Advisors Shift Toward U.S. Stocks as Confidence Turns Positive

Advisor confidence rose to 7 in May; 33% plan larger U.S. stock allocations after S&P 500 record highs.

Advisor confidence turned positive in May, with the Financial Advisor Confidence Outlook index rising to 7 in a survey of roughly 175 advisors conducted on May 1. It is the first positive reading since January.

Thirty-three percent of advisors reported plans to increase allocations to shares of U.S. companies, surpassing 32% who favored foreign stocks this month. That reverses April’s preference, when 36% sought more overseas equity. Twenty-one percent of respondents plan to reduce cash holdings.

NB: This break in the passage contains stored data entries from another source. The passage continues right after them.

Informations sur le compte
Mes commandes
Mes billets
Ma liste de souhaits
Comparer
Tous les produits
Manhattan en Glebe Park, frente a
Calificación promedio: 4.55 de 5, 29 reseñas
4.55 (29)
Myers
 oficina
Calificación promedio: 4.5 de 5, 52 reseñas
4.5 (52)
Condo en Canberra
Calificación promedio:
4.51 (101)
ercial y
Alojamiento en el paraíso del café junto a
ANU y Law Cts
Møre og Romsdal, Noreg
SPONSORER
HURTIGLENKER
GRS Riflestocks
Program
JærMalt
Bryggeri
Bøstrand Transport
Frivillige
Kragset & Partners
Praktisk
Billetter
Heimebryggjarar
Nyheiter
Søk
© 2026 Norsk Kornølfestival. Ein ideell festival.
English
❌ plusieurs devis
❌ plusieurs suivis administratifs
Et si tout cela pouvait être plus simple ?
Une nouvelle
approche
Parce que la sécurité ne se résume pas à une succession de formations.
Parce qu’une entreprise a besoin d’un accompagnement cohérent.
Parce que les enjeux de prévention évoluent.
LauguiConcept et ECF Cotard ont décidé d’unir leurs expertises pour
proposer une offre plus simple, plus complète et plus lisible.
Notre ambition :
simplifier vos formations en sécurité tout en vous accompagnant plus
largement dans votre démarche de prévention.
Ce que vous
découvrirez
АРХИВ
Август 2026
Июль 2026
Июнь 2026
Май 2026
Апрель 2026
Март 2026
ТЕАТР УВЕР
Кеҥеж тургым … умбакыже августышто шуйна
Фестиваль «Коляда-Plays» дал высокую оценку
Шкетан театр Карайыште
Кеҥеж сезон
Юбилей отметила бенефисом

A FACO sub-index for advisor optimism climbed to 27 from 8, and a practice-performance index rose to 39 from 25. On the U.S. economy, 49% of respondents expect growth over the next three months, 37% expect no change, and 18% expect contraction.

An index tracking client risk tolerance improved to minus-2 from minus-27, and 70% of advisors expect clients’ appetite for risk to remain steady over the coming quarter. Just over half of respondents anticipate increased global economic volatility.

Respondents cited geopolitical tensions and higher prices for some goods as factors making clients cautious. One advisor referenced war in Iran and rising gas costs. Sentiment on government policy rose from neutral to 16; about a third of respondents expect monetary policy to help client finances in the next three months, and a similar share indicated new legislation could be beneficial.

Malcolm Polley, director of strategic market analysis at Stratos Investment Management, recommended taking some profits rather than simply adding to U.S. stock exposure. He urged investors not to let potential tax bills deter sales and mentioned tactics such as tax-loss harvesting and using tax-advantaged retirement accounts to limit immediate tax consequences. “So you’re just basically taking some money off the table, so that you’re playing with less of your money and more of the market’s money,” he commented.

Jordan Whitledge, lead investment advisor and strategist at Donaldson Capital Management, emphasized deciding on acceptable risk levels before markets reach new highs. “The hard work in moments like this is the unglamorous part. The time to decide how much risk you could actually live with was a year ago, not the morning a new high prints,” he added.

The FACO survey is anonymous and asks advisors about client behavior, allocations, policy impacts and firm performance. This month’s results reflect a modest rotation toward domestic equities, lower cash allocations and increased focus on risk management and tax planning as markets reach recent highs.